Si riapre il dossier sulla revisione delle sanzioni per l'emissione di assegni da mille euro a salire sprovvisti della clausola
di non trasferibilità. A dare nuovo impulso alla ricerca di una soluzione su un tema che aveva tenuto banco allo scadere della
scorsa legislatura è una norma contenuta nella proposta di legge della maggioranza sulle semplificazioni fiscali (atto Camera
1074) che ha come prima firmataria la presidente della commissione Finanze di Montecitorio, Carla Ruocco (M5S). E proprio
in occasione della risposta a un'interrogazione presentata dal collega pentastellato Nicola Grimaldi è arrivata un'apertura
da parte del Mef. La risposta letta mercoledì 10 ottobre in commissione Finanze alla camera dal sottosegretario a via XX Settembre,
Alessio Villarosa (M5S), precisa che si «ritiene condivisibile l'adozione di un intervento correttivo» della norma in questione
(decreto legislativo 231/2007, articolo 63). Intervento che punta a ridurre «l'entità del minimo sanzionatorio, attualmente
fissato a 3.000 euro, affinché sia garantita la proporzionalità tra entità della sanzione e gravità della sanzione per la
quale essa è irrogata».
La riduzione del minimo a 300 euro
Proprio la proposta di legge sulle semplificazioni fiscali, come ricorda la risposta del Mef, «prevede l'abbassamento del
minimo sanzionatorio a 300 euro e la contestuale configurazione di una causa di non punibilità per emissione di assegni bancari
e postali privi della clausola di non trasferibilità e portati all'incasso dal beneficiario originario». A tal proposito,
però, si sottolinea come gli uffici competenti del ministero stiano svolgendo «i dovuti approfondimenti». La questione di
fondo, secondo la risposta, risiede comunque nella necessità di «evitare che l'introduzione di cause di esclusione della punibilità
incentivi l'emissione di assegni, privi della clausola di non trasferibilità, senza alcuna soglia di importo, contribuendo
così a vanificare la ratio sottesa alle norme» che puntano a garantire la tracciabilità in un'ottica di contrasto all'evasione,
al riciclaggio e al finanziamento del terrorismo.

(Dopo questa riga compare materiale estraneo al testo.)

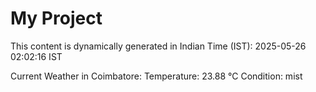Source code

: # My Project

This content is dynamically generated in Indian Time (IST): 2025-05-26 02:02:16 IST


Current Weather in Coimbatore:
Temperature: 23.88 °C
Condition: mist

Il precedente non andato in porto
Non è la prima volta che si punta a una soluzione del problema sorto con il recepimento della quarta direttiva antiriciclaggio
in vigore dal 4 luglio 2017, quando la sanzione proporzionale per l'emissione di assegni non trasferibili a partire da mille
euro è stata sostituita dalla penalità tra 3.000 e 50.000 euro con la possibilità di oblazione da 6mila a 16.666 euro. Già
nello scorso mese di maggio la revisione delle sanzioni si era fermata alla soglia del Consiglio dei ministri (all'epoca era
ancora in carica il Governo Gentiloni) che aveva approvato definitivamente il testo del decreto sull'utilizzo dei dati antiriciclaggio
da parte delle autorità fiscali. La soluzione messa a punto dai tecnici prevedeva una sanzione del 10% per violazioni fino
a 30mila euro e una struttura come quella attuale oltre tale cifra. Una soluzione che avrebbe spalancato le porte ai rimborsi
per quanti avevano scelto di chiudere i conti con l'oblazione.
Arrivano le prime sanzioni
Ora però, a quanto risulta al Sole 24 Ore, qualche Ragioneria territoriale sta notificando i primi decreti sanzionatori con ingiunzione al pagamento entro 30 giorni. E va ricordato che sono diversi i casi (documentati dal gruppo Facebook «Maxi sanzione per assegno privo del non trasferibile») di chi è incappato nella contestazione per aver usato vecchi blocchetti di assegni privi della clausola di non trasferibilità per spese comuni, dall'acquisto di un componente di arredo al pagamento di onoranze funebri per un familiare deceduto.